A plan is ultimately devised to escape using Ben's truck, which is out of fuel. There is a gas pump on the property but it is locked. A search of a corpse on the property produces a set of keys. Judy Rose, Tom, and Ben proceed up the hill toward the gas pump but their plan begins to unravel when Ben falls from the back of the truck and is left to defend himself against the undead. After discovering the key to the gas pump is not among the bunch they brought with them, Tom attempts to shoot the lock off. The falling gasoline is ignited, trailing after them in the truck. The resulting explosion kills both Tom and Judy.

Ben returns to the house to find things beginning to dissolve into chaos. Harry has wrestled Barbara's gun away from her and is now armed. Unbeknownst to the survivors upstairs, the Coopers' daughter Sarah has died from the bite on her arm and has become a zombie; she attacks and bites her distraught mother, who does not defend herself. When Sarah makes her way upstairs she triggers a shootout between her father, who is trying to protect her, and Ben and Barbara, who are trying to protect themselves. Both Ben and Harry are badly wounded, and Sarah is shot by Barbara. Harry retreats upstairs to the attic, while Ben makes his way to the cellar, where he shoots a reanimated Helen. Barbara leaves the house, now being overrun by the undead, to attempt to find help.

Barbara eventually joins a posse of locals who are attempting to clear the area of the undead. She returns with them to the farmhouse the next day to find Ben has died of his wounds and reanimated. He is shot in the head by one of the posse members. Harry emerges from the attic alive, Barbara kills him in a fit of rage and turns to leave the house, telling the vigilantes they have "another one for the fire." The film ends as Barbara watches the bodies being burned in the fire.

Cast[edit]

Production and release[edit]

The film was handled by the same team as the original, with the exception that directing duties were handled by famed special make-up effects artist Tom Savini, who originally signed up with hopes of doing the make-up effects as he was not able to for the original film. Romero served as producer for the remake, and he recruited some of the original camera and sound crew to participate. According to the study of the film in Cinemetrics website, the remake has exactly the same Average Shot Length (5.4 seconds) as that of the original film made in 1968.

In addition to this, two stars of the original film make cameo appearances during the climax. Bill Cardille, plays a TV reporter, much as he did in the 1968 version, and he is seen interviewing Sheriff McClelland, played by the original Johnny, Russell Streiner. Streiner, who also produced the original, acted as executive producer on the remake.

To avoid an NC-17 rating, Savini had to cut several scenes from the film, some of which can be seen on the DVD. Savini sometimes shows the entirety of the cut scenes at conventions.
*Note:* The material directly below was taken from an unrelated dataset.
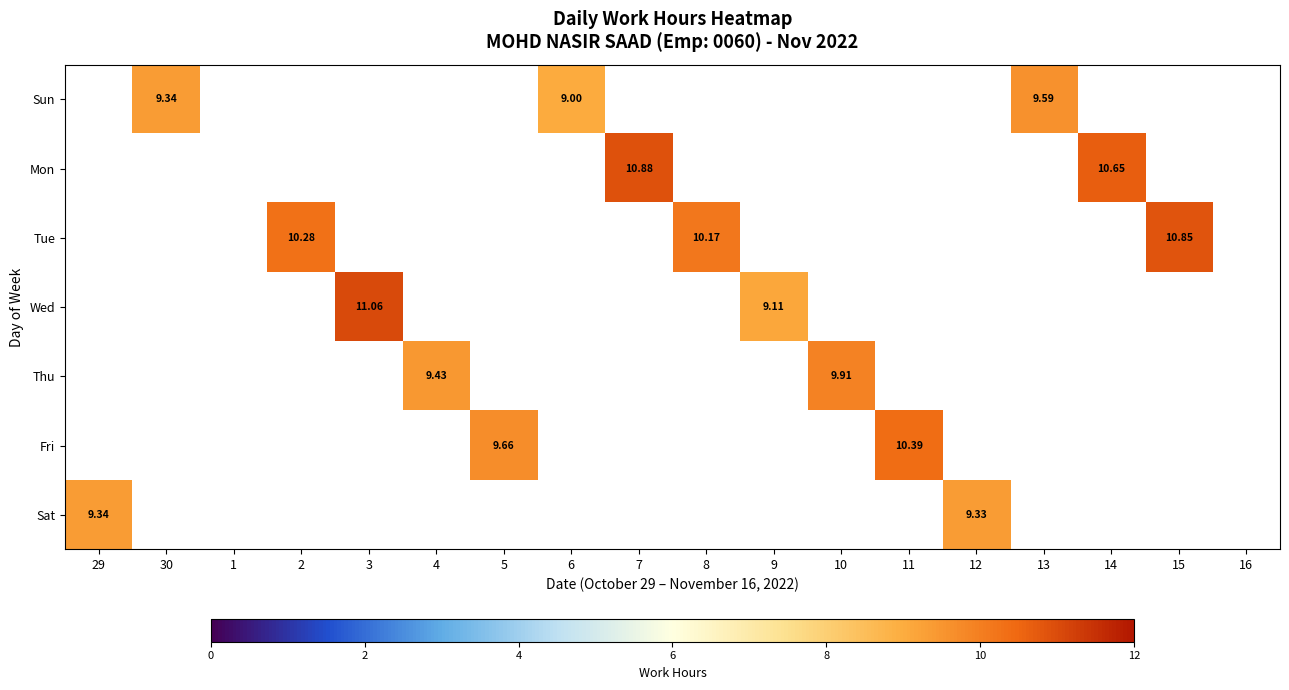

What is the maximum value shown in the chart?

11.1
A Blu-ray version was released in a limited edition of 3,000 in October 2012 by Twilight Time.

Reception[edit]

Initial reaction to this remake was mixed to mostly negative. Roger Ebert awarded the film a mere one star out of a possible four stars.[3] Leonard Maltin assigned it two out of four stars.[4] More recent criticism has been more appreciative, however; as of 2014, the film currently holds a 68% "fresh" approval rating on Rotten Tomatoes.